Man did not begin to destroy the planet when he began to farm. We have been doing it since the earliest days.

Sixty thousand years ago there were thousands more species of large animals on this planet than there are now. Man the pioneer has wiped them out. The first mass holocaust that can be clearly seen in the fossil record is caused by those loveable black men who live in the harmony of the dreamtime. In the space of a thousand years or so the proto Australians barbecued their way through three quarters of the mega fauna of a continent. Since that initial period of the pioneers Australian flora and fauna settled down to a working relationship with man, fewer trees, fewer large animals, more fires but diversity and harmony. Just when nature thought harmony was restored guess what sails over the horizon? A ship load of pioneers. Deep joy.

Until 150 years ago the tallest trees on the planet grew in Australia. Blue Gums over 400 feet tall. It is unlikely we will ever see another forest of fully grown Blue Gums.

Other mighty trees we will never see again in their majesty are the Cedars of Lebanon. Classical literature of the early Mediterranean area is full of references to them. King Solomon used the finest cedar timbers to build the Temple in Jerusalem. Egyptians used them to build ships. A ship has recently been excavated that is made of timbers of a size that cannot now be replicated. Lebanon was a mountainous land covered with one of the finest forests the world had ever seen. Mighty trees that would compare with the finest sequoias in California. Now Lebanon is deforested and denuded of soil. Goats nibble a little grass where once the finest trees man has ever known grew tall.

The Romans used to get their grain from the lands of North Africa. The bread basket of the empire. Now deserts and the poorest scrubland occupy most of this land. If you think this change is due to climate change you are deluding yourself. Climates do change but climate change does not wash away the topsoil that takes thousands of years to build up.

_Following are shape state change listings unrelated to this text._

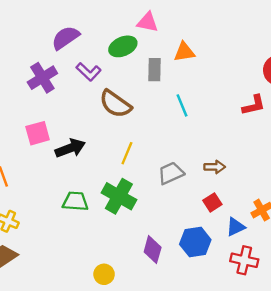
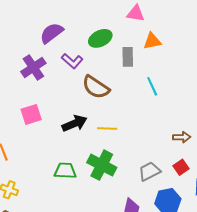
pink triangle: (147, 22) -> (136, 14), moved
black arrow: (70, 148) -> (74, 123), moved
yellow line: (127, 153) -> (107, 128), turned 72
gray trapezoid: (171, 173) -> (149, 171), moved

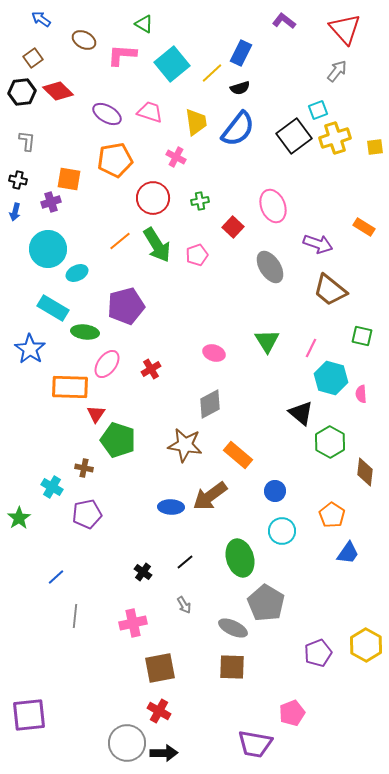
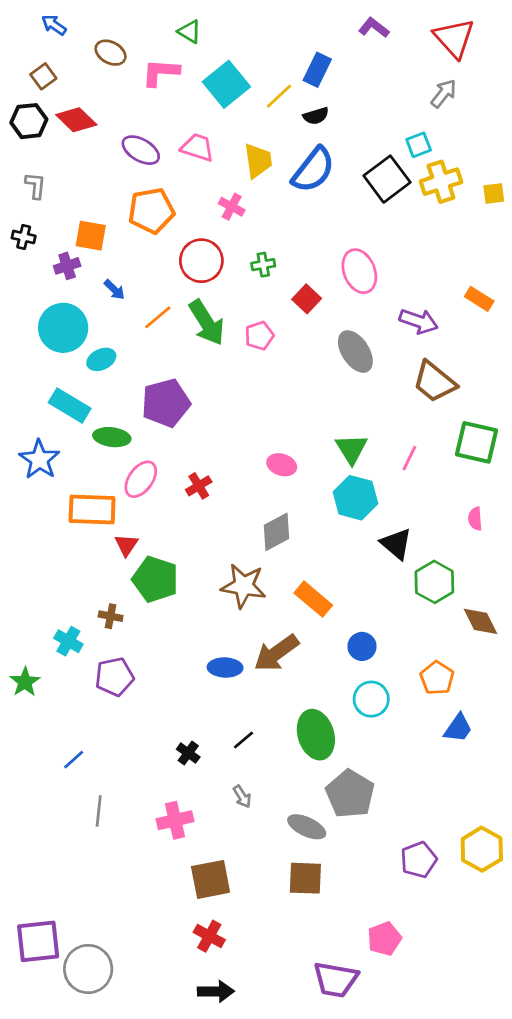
blue arrow: (15, 212) -> (114, 290), moved, turned -60
green square: (362, 336) -> (477, 442), size x1.6
cyan hexagon: (331, 378) -> (355, 498), moved
brown diamond: (365, 472) -> (480, 621), turned -32
gray circle: (127, 743) -> (88, 969), moved

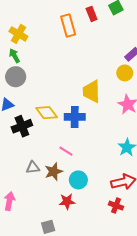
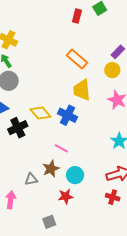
red rectangle: (92, 14) -> (77, 16), turned 40
orange rectangle: (68, 25) -> (77, 59), moved, turned -30
blue cross: (75, 117) -> (67, 115), turned 30
gray triangle: (33, 168) -> (31, 179), moved

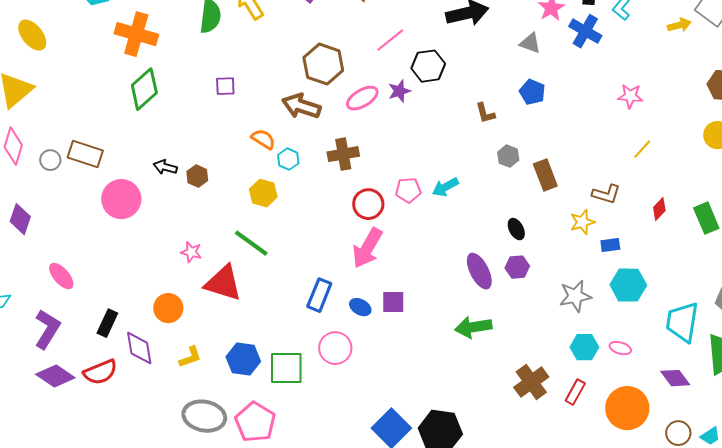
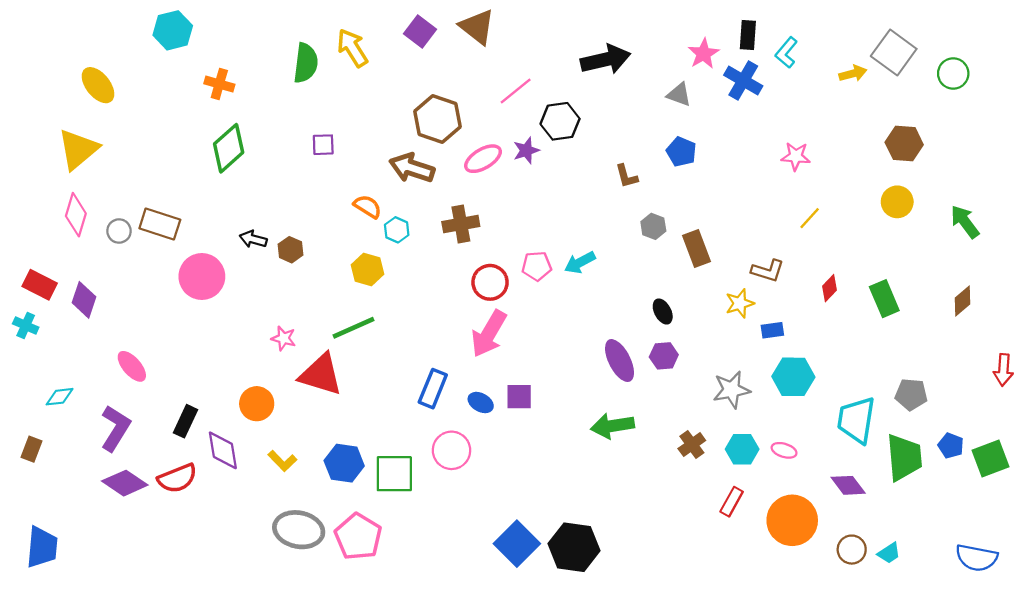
orange cross: (136, 34) -> (219, 84), size x0.6
green line: (251, 243) -> (354, 328), turned -60
yellow L-shape: (190, 357) -> (282, 461), turned 65
brown cross: (531, 382) -> (692, 445), moved, size x0.7

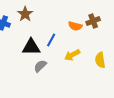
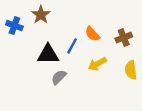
brown cross: (93, 21) -> (124, 38), moved
orange semicircle: (75, 26) -> (92, 34), moved, turned 32

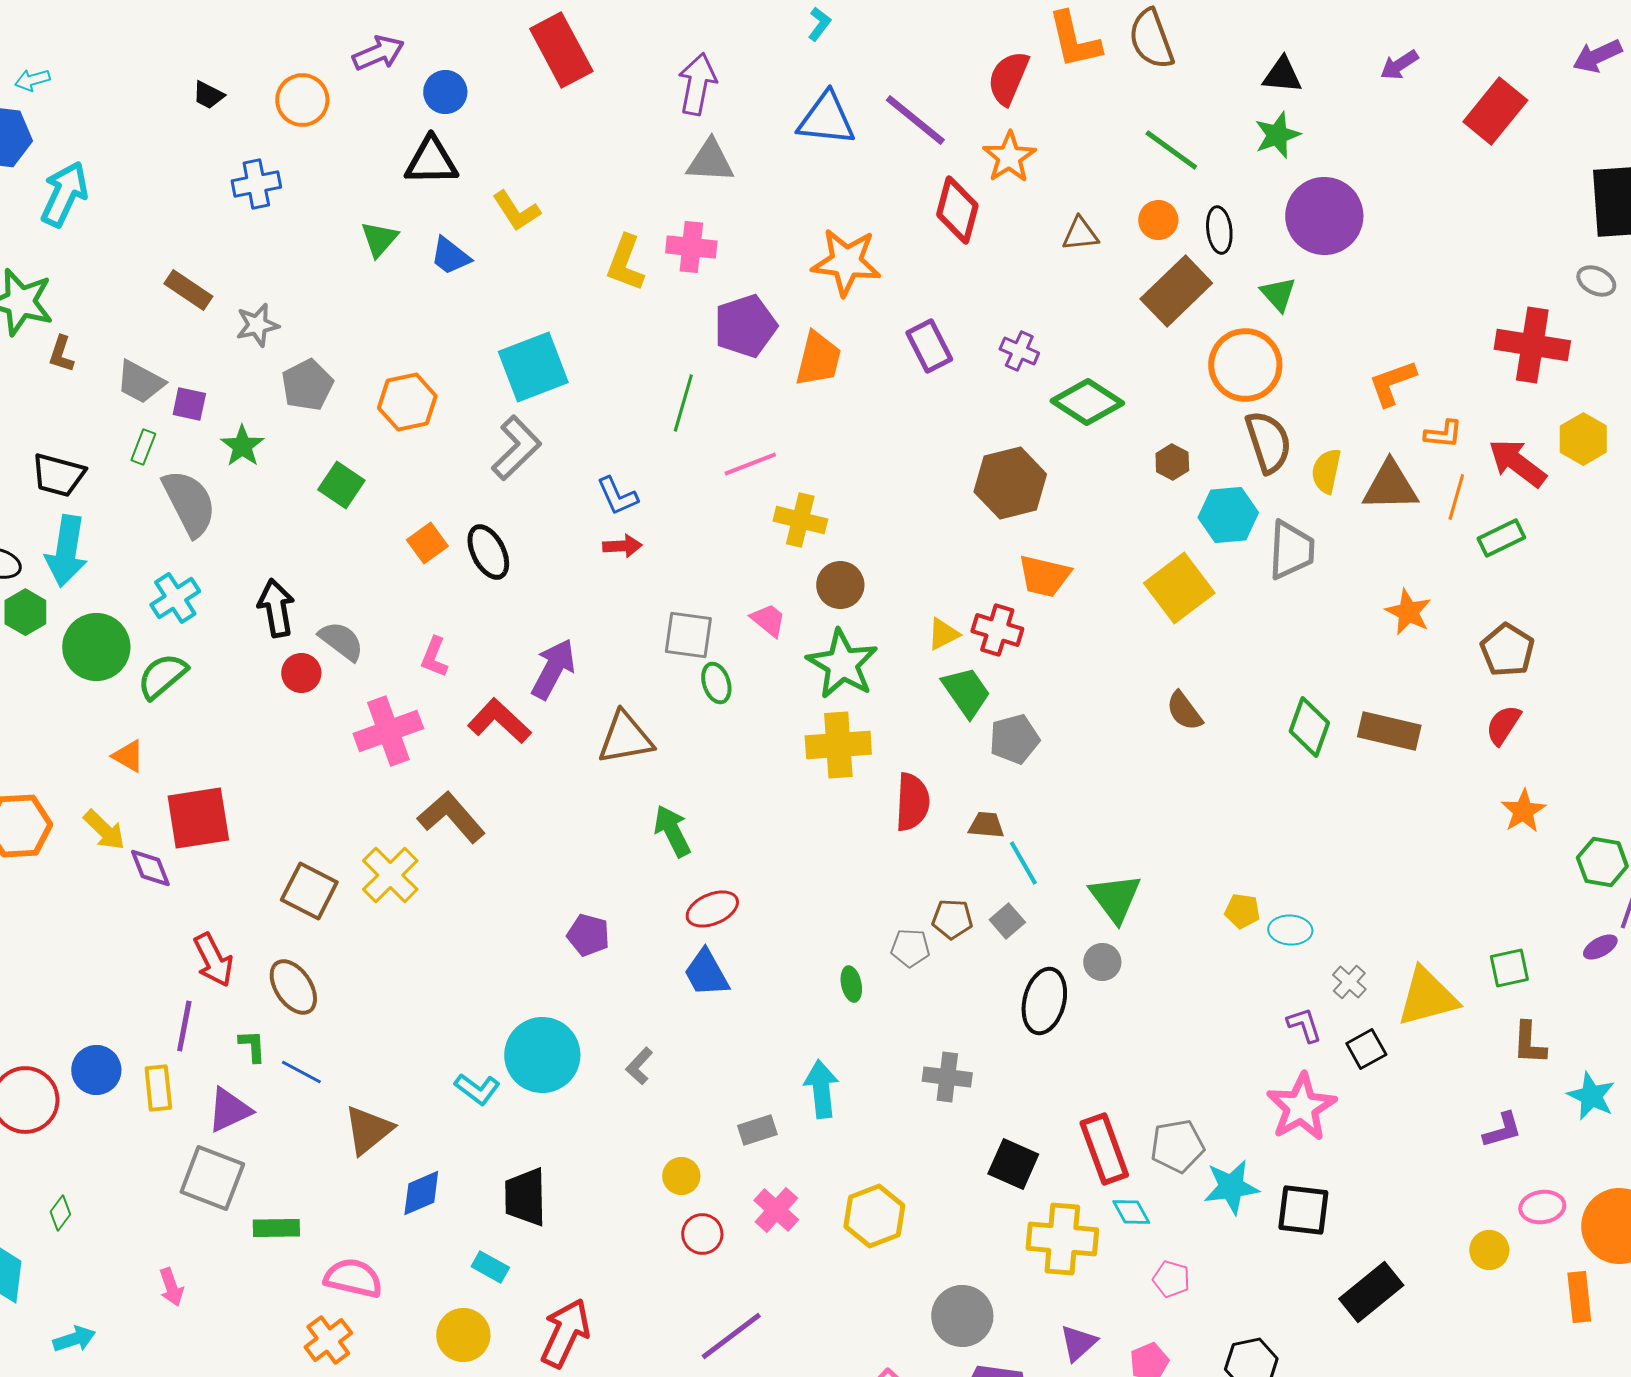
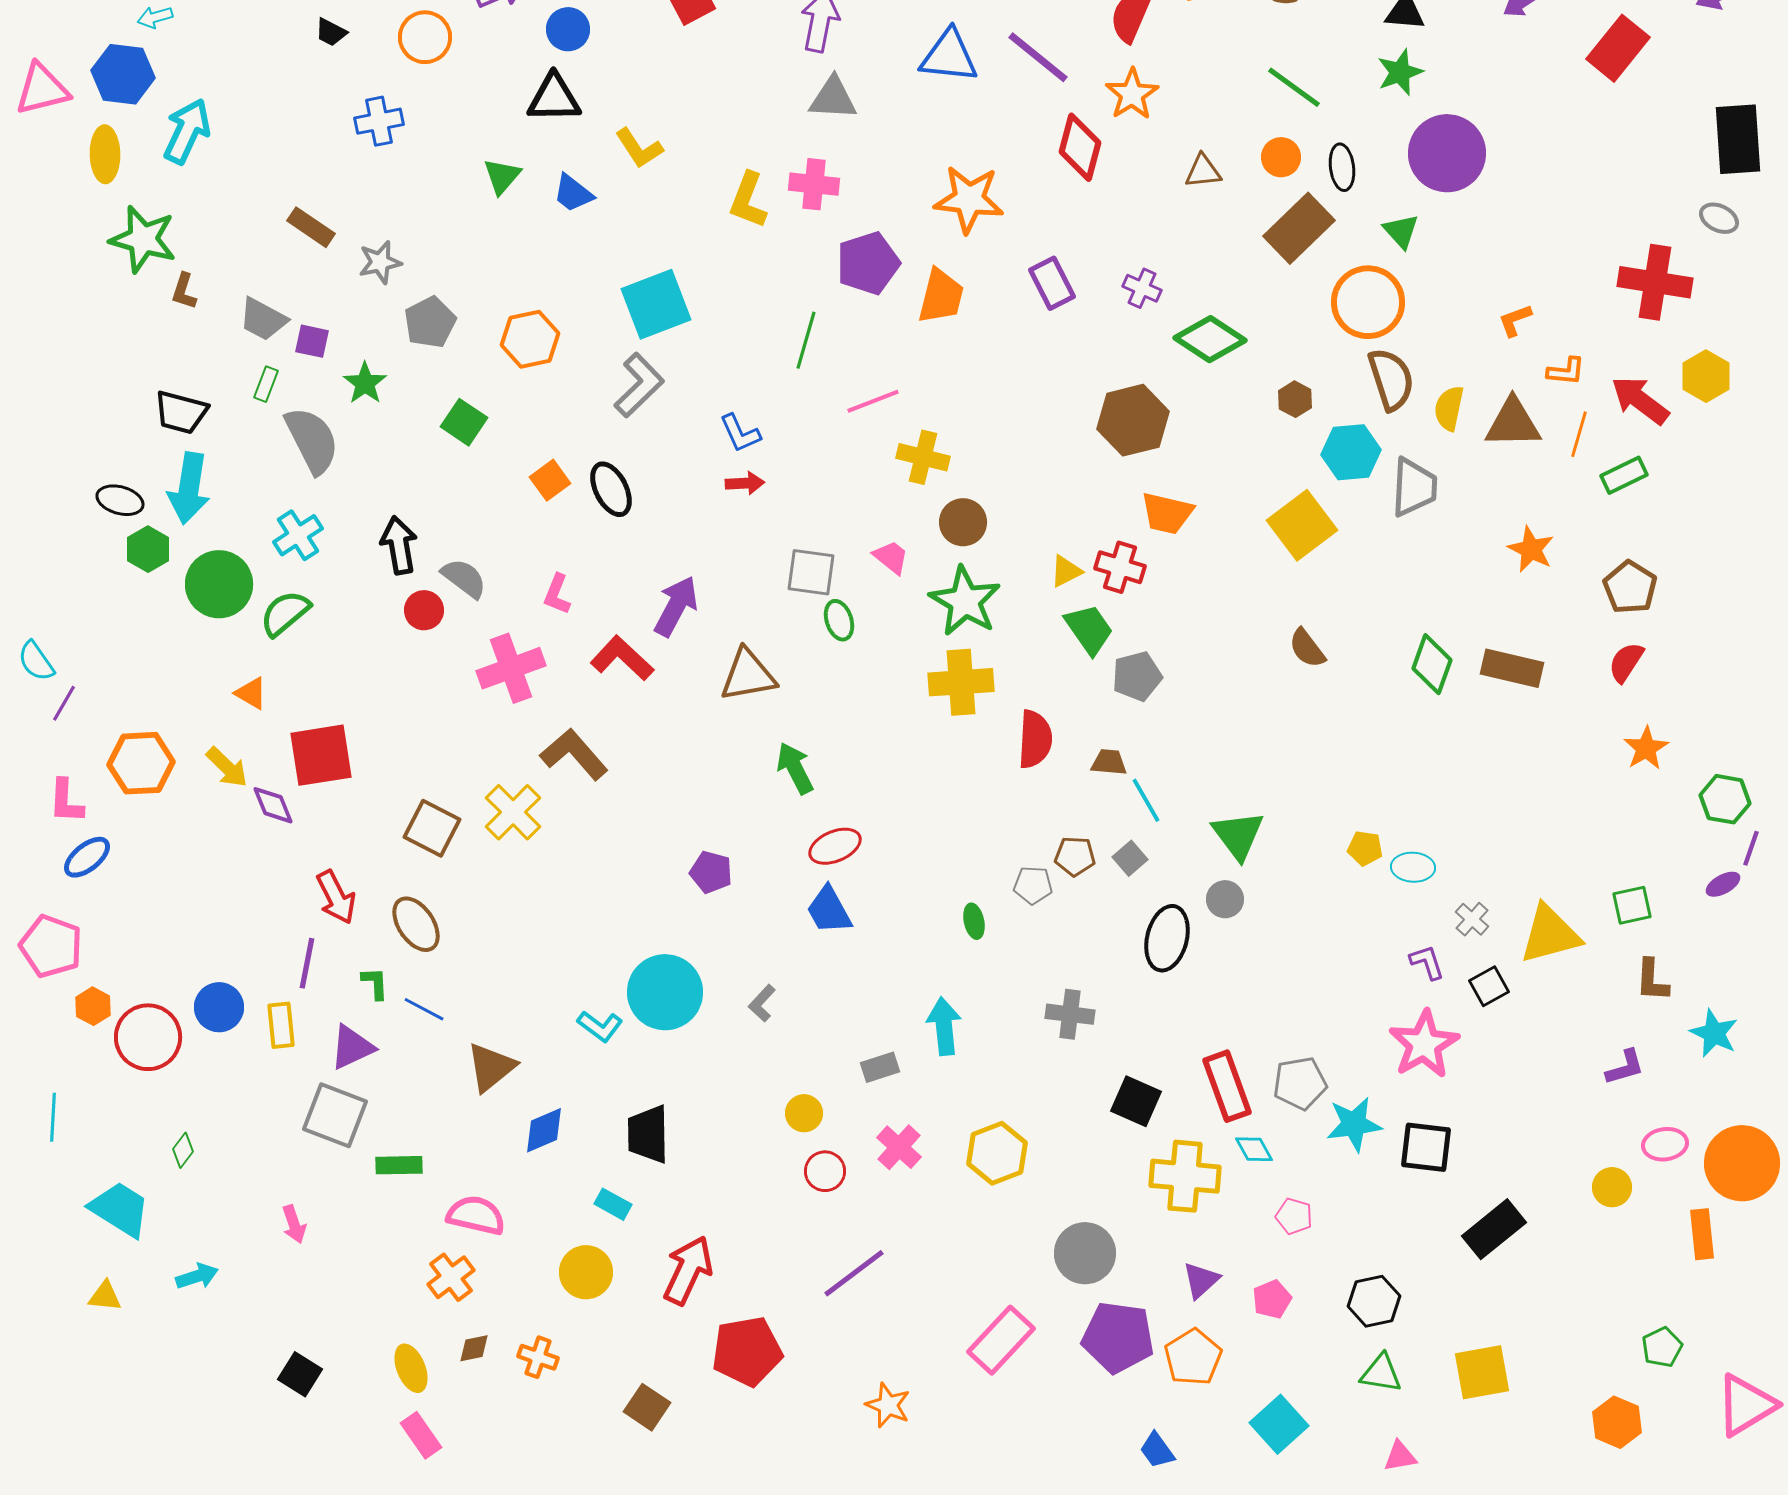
orange L-shape: (1392, 383) -> (1515, 320), size x0.7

It was said that a squirrel, if he had a mind to it, could leap from one end of England to the other without ever getting out of a tree. Less than a thousand years ago England was mostly forest. The forest was cleared for agriculture, turned into building timbers and fine ships, burned to make lime for mortar, and to provide fuel to produce iron and glass. Discoveries of ways to use coal helped preserve the last timber in England before it was wiped out. Such discoveries then ignited the industrial revolution that has been changing our world in a faster way than ever before.

Twelve thousand years ago mammoths and mastodons walked North America. A mere 393 generations link the native Americans of today, who are icons for life in harmony with nature, from their ancestors who walked into an empty continent and chomped their way through the mega fauna of two continents in a blitzkrieg of butchery over a mere thousand years.

Let us not be racists. Pioneers are evil destroyers whatever the colour of their skin. The time of the pioneer is over. Mankind has crossed every ocean and found himself on every shore. Like the Australian and American pioneers of whatever colour we must realize that there is no more new land over the horizon anymore and that the animals and plants we kill today will not be here tomorrow. If we destroy the soil we will not be here tomorrow either.

The problems we are facing today with our use of land are not new. Man has always had a tendency to treat newly opened up land in the same way: slash and burn, farm intensively, and then, if there is still soil or fertility left, continue farming. The difference today is that our power to slash and burn is greater than ever and we are increasingly doing it in environments that cannot survive the shock. The result is massive loss of habitat and hence loss of species and biodiversity and the loss in a few short years of the soil that has taken millennia to form.

You may think you can escape the planet of your birth in some rocket powered lifeboat but I don't. I know that in Steerage Class I am going down with the ship, that knowledge gives me the strength to resist.